— DATASET EXCERPTS —

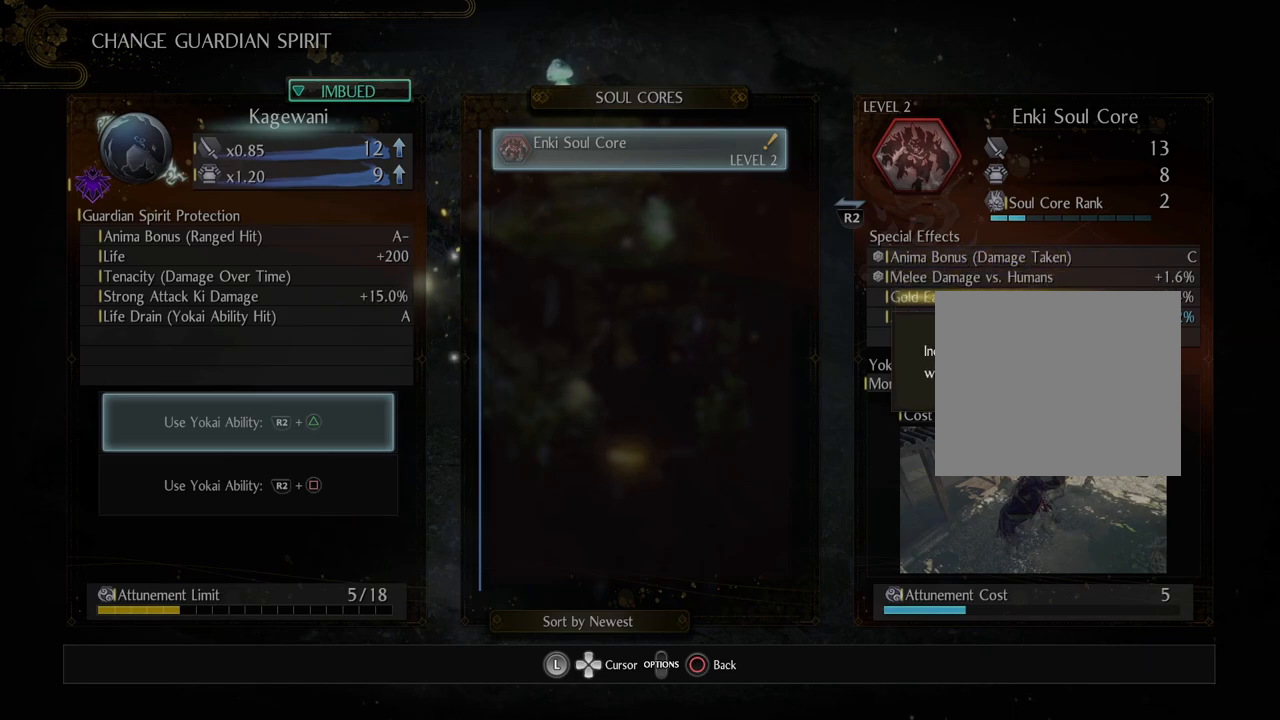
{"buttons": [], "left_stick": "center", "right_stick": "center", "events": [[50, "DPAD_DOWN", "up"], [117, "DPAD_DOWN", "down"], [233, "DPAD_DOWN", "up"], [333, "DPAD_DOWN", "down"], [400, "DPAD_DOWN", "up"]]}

--

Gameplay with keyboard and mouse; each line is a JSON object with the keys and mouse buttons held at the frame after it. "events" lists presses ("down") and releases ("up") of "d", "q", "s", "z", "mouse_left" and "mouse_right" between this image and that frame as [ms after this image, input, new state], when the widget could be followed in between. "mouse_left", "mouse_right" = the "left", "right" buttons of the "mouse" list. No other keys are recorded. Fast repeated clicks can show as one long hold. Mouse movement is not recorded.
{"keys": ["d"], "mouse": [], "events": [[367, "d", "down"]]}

— YOUR GOAL —
Scan the records above. Return every line with "buttons" in it.

— YOUR RESPONSE —
{"buttons": [], "left_stick": "center", "right_stick": "center", "events": [[50, "DPAD_DOWN", "up"], [117, "DPAD_DOWN", "down"], [233, "DPAD_DOWN", "up"], [333, "DPAD_DOWN", "down"], [400, "DPAD_DOWN", "up"]]}
Gameplay with keyboard and mouse; each line is a JSON object with the keys and mouse buttons held at the frame after it. "events" lists presses ("down") and releases ("up") of "d", "q", "s", "z", "mouse_left" and "mouse_right" between this image and that frame as [ms after this image, input, new state], when the widget could be followed in between. "mouse_left", "mouse_right" = the "left", "right" buttons of the "mouse" list. No other keys are recorded. Fast repeated clicks can show as one long hold. Mouse movement is not recorded.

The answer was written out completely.